A Joint Language Reclamation Committee which includes members from the Aquinnah (Gay Head), Mashpee Wampanoag Tribes and Assonet Band has been making steady progress in reclaiming our language. With the help of tribal members and other linguistic experts and consultants a short- and long-term plan was developed to see this ambitious project through fruition.
Wôpanâak is one language in a large family of "sister" languages. The language family is called Algonquian. There was a time in history when all of the Peoples of the East Coast of Canada and North America spoke one mother language. The language is termed Proto-Algonquian. From this orginal mother language, many other dialects evolved as the people spread out to different areas for reasons of population growth and the need to supply the tribes with resources for living. Eventually, these dialects changed enough to become separtate languages.

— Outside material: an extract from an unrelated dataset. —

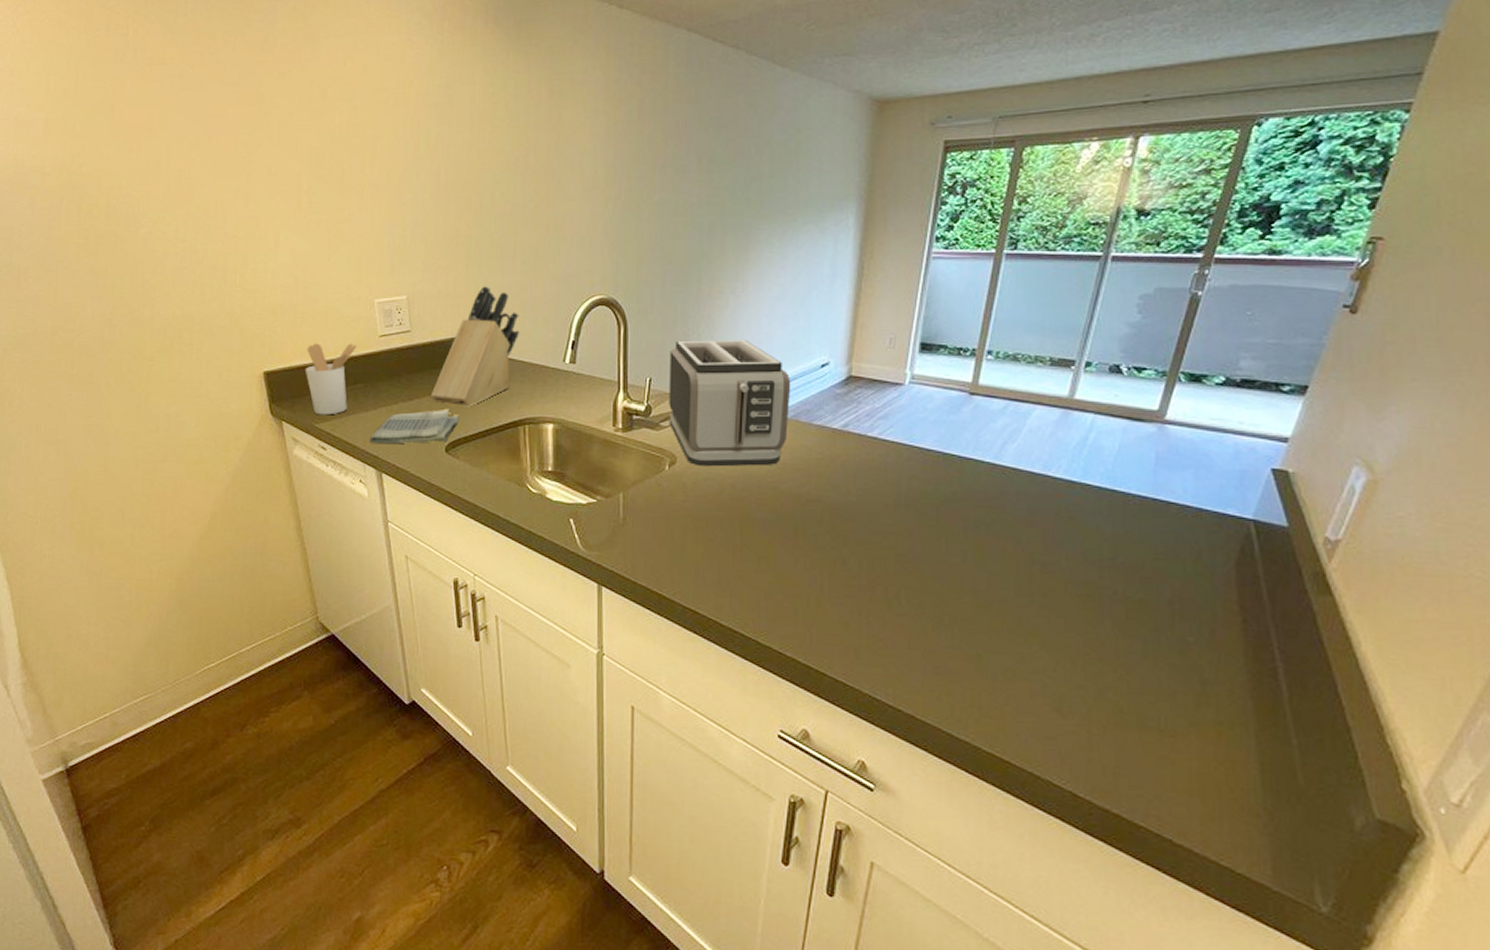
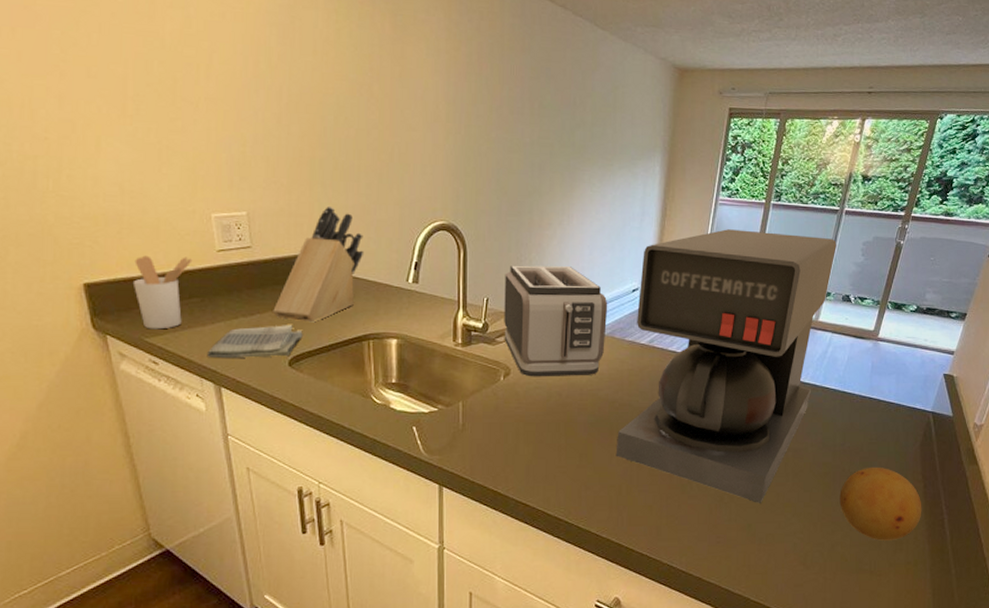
coffee maker: none [802,288,1099,629] -> present [615,229,836,503]
fruit: none [1110,591,1241,691] -> present [839,468,922,541]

It was the early missionaries' desire to convert the Wampanoag to Christianity, which motivated them to record the language as they heard it and eventually pulish The Holy Bible in Wôpanâak, the first book published on North American soil. Today, thanks to the efforts of Jessie Fermino, who was guided by Kathleen Bragdon and Ives Goddard ("Native Writings in Massachusett," The American Philosophical Society, 1988), a standardized alphabet and writing system has been established and classes are held for members of the Wampanoag Nation.